According to a SportingNews article, half the teams in the NBA
employ a dedicated statistician who helps with in-game decisions, trades, drafts, etc. Interestingly, the Suns are not
one of those teams (one of only three playoff-bound teams that do not employ a statistician).
I would imagine that certainly the coaching staff and others in the organization look at statistics in making decisions, but how much more helpful is it to have someone like that on payroll, an expert in the field, whose sole job is to crunch the numbers and figure out correlations? Personally, I think statistics can be a powerful tool if interpreted correctly.
Advanced statistics are now so common in basketball discussion that the argument has shifted from whether or not they’re useful to deciding just how useful they are. It’s no longer surprising to learn that a team employs a stat guru, and there will only be more to do so in coming seasons.
In today’s Wall Street Journal, Dave Biderman gave the exact figures on how many teams employ a stat guy, and it turns out they tend to be successful franchises on the court, too:
According to interviews with every team, The Wall Street Journal found that half the league’s teams this season have at least one of these statisticians who helps make in-game, draft-day and trade-deadline decisions. … The list accounts for all six division leaders, including the Orlando Magic and Dallas Mavericks, who have a data analyst traveling with the team.

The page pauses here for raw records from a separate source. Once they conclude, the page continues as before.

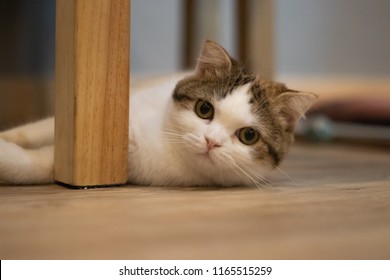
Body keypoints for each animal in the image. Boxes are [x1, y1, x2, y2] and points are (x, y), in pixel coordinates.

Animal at [0, 40, 316, 186]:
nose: (211, 141)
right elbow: (39, 129)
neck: (165, 146)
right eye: (204, 109)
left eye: (249, 135)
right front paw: (9, 137)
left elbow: (42, 164)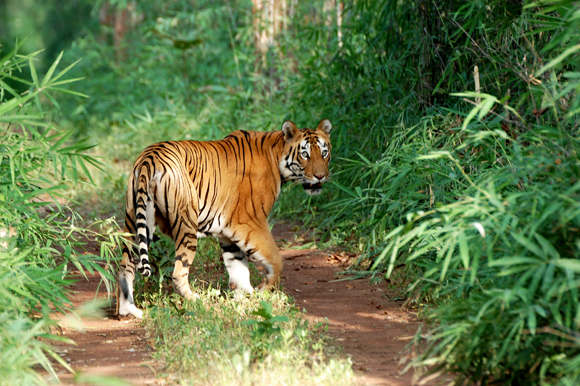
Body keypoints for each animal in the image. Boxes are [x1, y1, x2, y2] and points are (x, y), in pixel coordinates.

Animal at [116, 119, 334, 318]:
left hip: (135, 222)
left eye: (324, 153)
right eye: (304, 154)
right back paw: (199, 303)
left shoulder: (228, 233)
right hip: (186, 223)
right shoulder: (251, 222)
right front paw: (262, 291)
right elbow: (276, 259)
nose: (321, 176)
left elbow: (239, 268)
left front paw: (246, 299)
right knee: (178, 273)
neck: (276, 153)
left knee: (125, 266)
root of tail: (149, 158)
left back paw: (128, 311)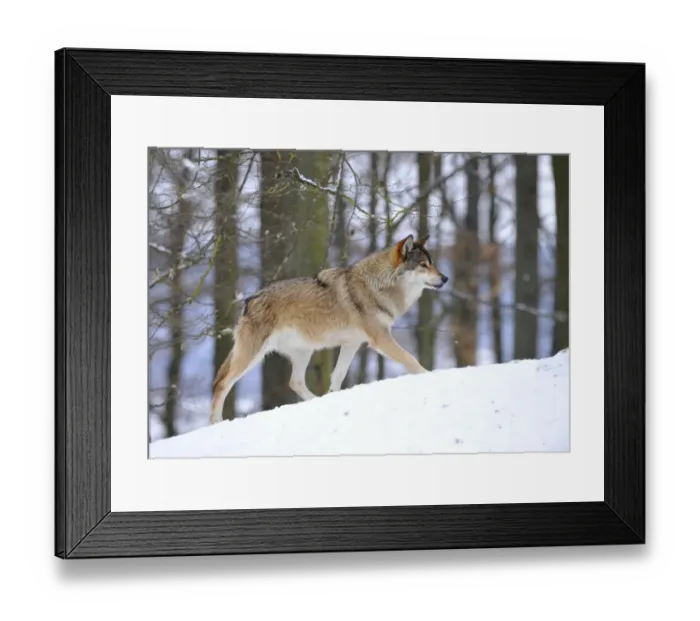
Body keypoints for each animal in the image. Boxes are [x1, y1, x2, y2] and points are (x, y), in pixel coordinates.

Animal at [209, 233, 448, 424]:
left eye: (433, 263)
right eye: (423, 265)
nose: (445, 278)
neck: (378, 285)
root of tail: (249, 300)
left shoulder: (352, 344)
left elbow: (338, 375)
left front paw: (333, 396)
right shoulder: (380, 339)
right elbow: (411, 360)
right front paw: (430, 376)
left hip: (303, 352)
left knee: (294, 382)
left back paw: (316, 400)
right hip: (253, 356)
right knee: (221, 383)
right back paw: (215, 422)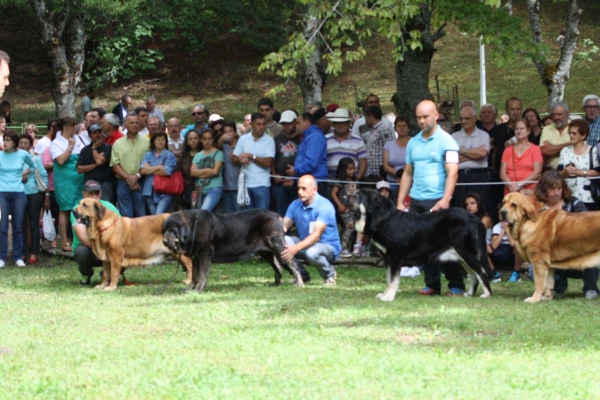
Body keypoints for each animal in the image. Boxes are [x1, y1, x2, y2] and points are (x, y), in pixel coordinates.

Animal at [162, 209, 304, 294]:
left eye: (172, 230)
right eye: (164, 230)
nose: (164, 241)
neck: (193, 228)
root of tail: (277, 216)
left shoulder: (204, 255)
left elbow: (201, 275)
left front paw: (198, 290)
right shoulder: (196, 257)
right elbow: (195, 276)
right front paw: (190, 288)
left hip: (277, 245)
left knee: (292, 263)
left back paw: (299, 283)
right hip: (266, 252)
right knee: (278, 267)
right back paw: (275, 284)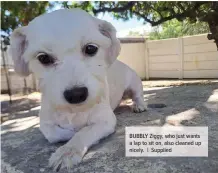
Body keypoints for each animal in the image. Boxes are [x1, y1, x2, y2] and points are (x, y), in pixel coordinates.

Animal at [9, 8, 146, 170]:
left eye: (91, 48)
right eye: (43, 58)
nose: (76, 94)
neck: (73, 111)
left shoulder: (105, 120)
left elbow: (83, 132)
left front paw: (68, 150)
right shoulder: (45, 124)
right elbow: (54, 135)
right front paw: (69, 135)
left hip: (134, 83)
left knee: (138, 95)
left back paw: (139, 105)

These 15 teams that have invested heavily in statistics have combined to win 59.3% of their games this season. The 15 teams without such analysts have won 40.7% of their games, and only three—the Phoenix Suns, Utah Jazz and Atlanta Hawks—are on pace to make the postseason.
ProBasketballTalk’s Rob Mahoney took this article to say that "having [advanced statistical] information available is helping the stat-savvy teams win a whole bunch of basketball games," which is true in that it certainly doesn’t hurt to have that data on hand.
However, it’s worth noting that the more likely relationship is a correlation between good teams and those who are willing to investigate and put resources into innovate strategies in all aspects of the franchise, not just statistical work. Instead of statistical analysis making teams good, we have a situation where teams that make good decisions throughout the organization also invest in stats work.
That’s not to say employing a stats guru doesn’t help. But it’s just one indicator of a successful organization, and those teams’ winning percentages don’t explain exactly how much difference it makes.